About this task >>
Nothing but an exact reproduction of the records, pictures excluded, should be returned.

[Human pose images with coordinates]
+++

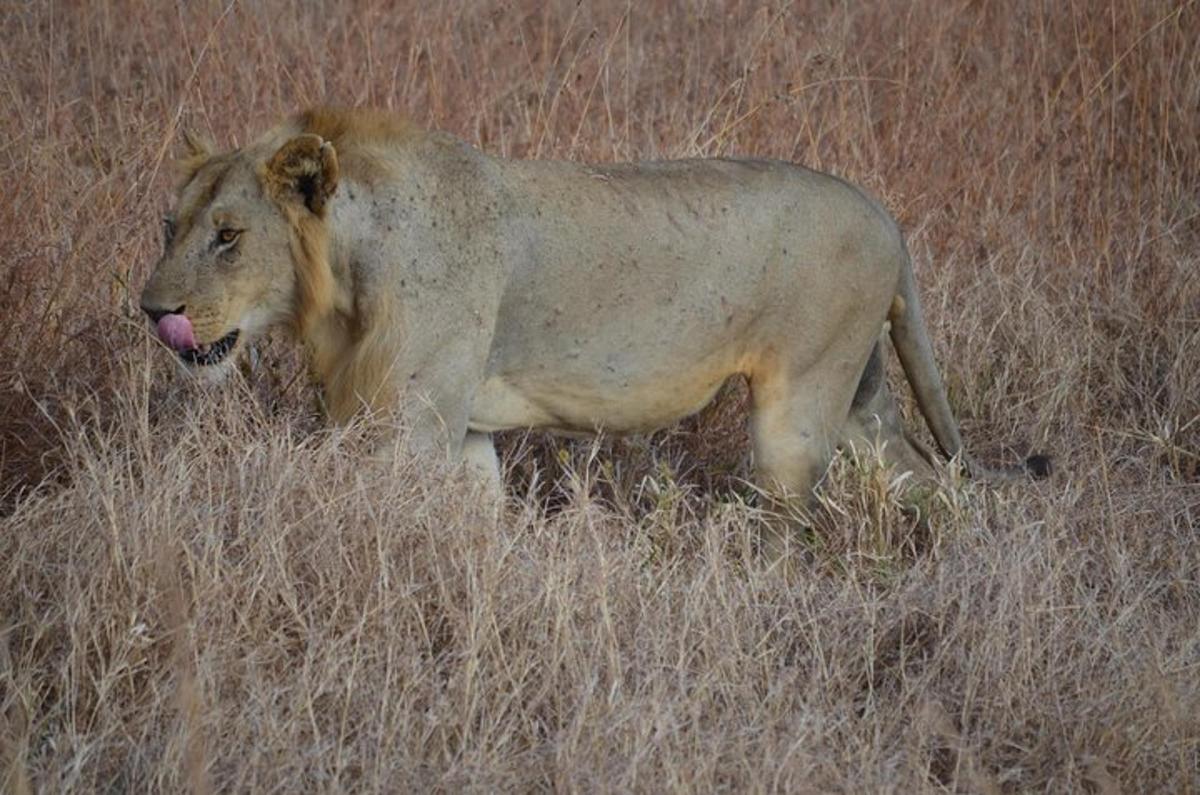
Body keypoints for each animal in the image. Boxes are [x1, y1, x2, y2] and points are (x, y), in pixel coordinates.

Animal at [138, 105, 1041, 506]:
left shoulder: (408, 424)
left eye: (228, 236)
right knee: (926, 475)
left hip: (800, 408)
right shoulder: (463, 430)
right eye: (170, 227)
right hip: (863, 397)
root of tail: (885, 215)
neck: (344, 277)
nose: (149, 311)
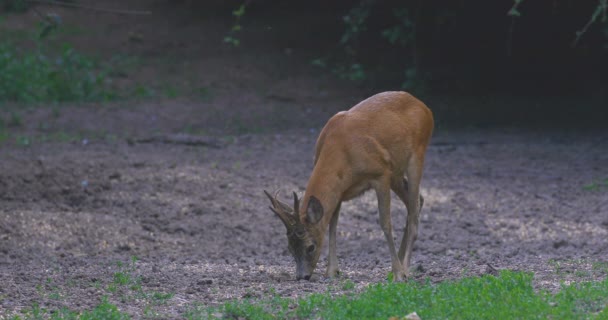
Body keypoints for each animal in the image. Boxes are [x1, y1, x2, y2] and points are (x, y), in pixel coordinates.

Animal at [264, 91, 432, 282]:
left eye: (310, 247)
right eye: (289, 248)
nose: (302, 276)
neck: (342, 152)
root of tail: (424, 108)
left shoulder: (381, 174)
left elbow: (385, 223)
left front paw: (398, 273)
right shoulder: (340, 189)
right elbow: (332, 225)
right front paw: (332, 271)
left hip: (417, 155)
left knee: (414, 209)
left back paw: (405, 269)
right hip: (396, 172)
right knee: (417, 201)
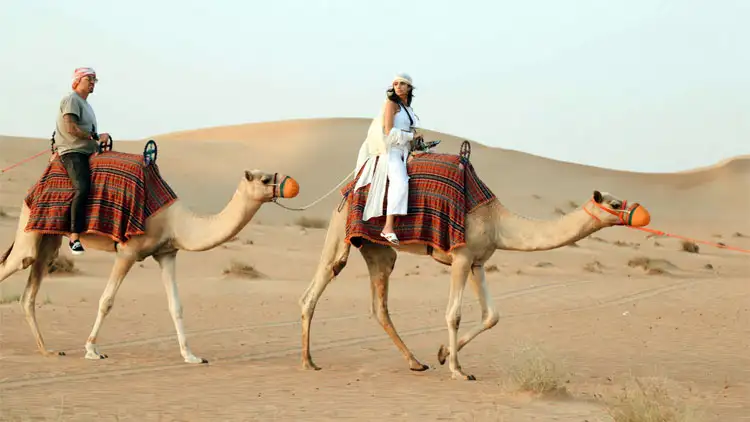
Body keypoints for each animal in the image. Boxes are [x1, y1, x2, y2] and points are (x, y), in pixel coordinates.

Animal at [0, 168, 299, 364]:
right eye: (264, 179)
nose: (291, 185)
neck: (176, 221)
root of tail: (33, 189)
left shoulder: (167, 253)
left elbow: (176, 306)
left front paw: (191, 355)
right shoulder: (127, 251)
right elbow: (106, 301)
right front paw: (92, 350)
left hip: (48, 239)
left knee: (29, 293)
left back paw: (48, 351)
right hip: (29, 230)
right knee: (17, 262)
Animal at [299, 185, 649, 380]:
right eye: (614, 204)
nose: (639, 212)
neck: (498, 222)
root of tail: (346, 194)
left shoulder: (478, 262)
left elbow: (492, 315)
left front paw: (443, 354)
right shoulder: (462, 257)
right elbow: (453, 314)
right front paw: (458, 370)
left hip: (378, 249)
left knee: (379, 305)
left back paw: (416, 363)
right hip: (340, 232)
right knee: (316, 288)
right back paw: (308, 362)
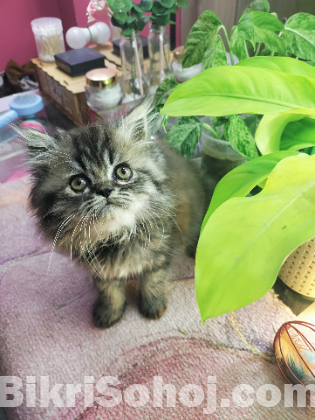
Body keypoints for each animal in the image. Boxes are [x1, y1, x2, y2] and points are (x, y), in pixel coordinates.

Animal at [19, 102, 207, 328]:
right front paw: (110, 312)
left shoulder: (159, 253)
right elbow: (109, 291)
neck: (115, 236)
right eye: (78, 183)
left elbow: (153, 281)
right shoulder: (99, 271)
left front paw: (153, 306)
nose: (105, 190)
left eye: (123, 172)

+++

Answer box >>
Body keypoints for each animal in the image. Boxes are [x1, y1, x2, y2] and points are (x, y), in pixel coordinates.

Animal at [138, 105, 1041, 506]:
left shoulder: (408, 424)
left eye: (228, 236)
right knee: (926, 475)
left hip: (800, 408)
right shoulder: (463, 430)
right eye: (170, 227)
right hip: (863, 397)
root of tail: (885, 215)
neck: (344, 277)
nose: (149, 311)
Body keypoints for each animal in the image. Boxes are [x1, y1, x2, y2] and points are (x, y), in pixel coordinates.

Animal at [264, 91, 432, 282]:
left eye: (310, 247)
right eye: (289, 248)
nose: (302, 276)
neck: (342, 152)
root of tail: (424, 108)
left shoulder: (381, 174)
left elbow: (385, 223)
left front paw: (398, 273)
right shoulder: (340, 189)
right elbow: (332, 225)
right front paw: (332, 271)
left hip: (417, 155)
left knee: (414, 209)
left back paw: (405, 269)
right hip: (396, 172)
right knee: (417, 201)
Body keypoints for each animal in the image. Boxes are [x1, y1, x2, y2] and points are (x, y), in pixel coordinates.

Animal at [0, 168, 299, 364]:
right eye: (264, 179)
nose: (291, 185)
neck: (176, 221)
root of tail: (33, 189)
left shoulder: (167, 253)
left elbow: (176, 306)
left front paw: (191, 355)
right shoulder: (127, 251)
right elbow: (106, 301)
right front paw: (92, 350)
left hip: (48, 239)
left knee: (29, 293)
left back paw: (48, 351)
right hip: (29, 230)
right knee: (17, 262)
Animal at [299, 185, 649, 380]:
right eye: (614, 204)
nose: (639, 212)
neck: (498, 222)
root of tail: (346, 194)
left shoulder: (478, 262)
left elbow: (492, 315)
left front paw: (443, 354)
right shoulder: (462, 257)
right elbow: (453, 314)
right front paw: (458, 370)
left hip: (378, 249)
left knee: (379, 305)
left back paw: (416, 363)
right hip: (340, 232)
right knee: (316, 288)
right back paw: (308, 362)
Body keypoints for each animal in the image. Boxes are [x1, y1, x2, y2] and points are (x, y), in pixel coordinates.

Animal at [19, 102, 207, 328]:
right front paw: (110, 312)
left shoulder: (159, 253)
right elbow: (109, 291)
neck: (115, 236)
right eye: (78, 183)
left elbow: (153, 281)
right shoulder: (99, 271)
left front paw: (153, 306)
nose: (105, 190)
left eye: (123, 172)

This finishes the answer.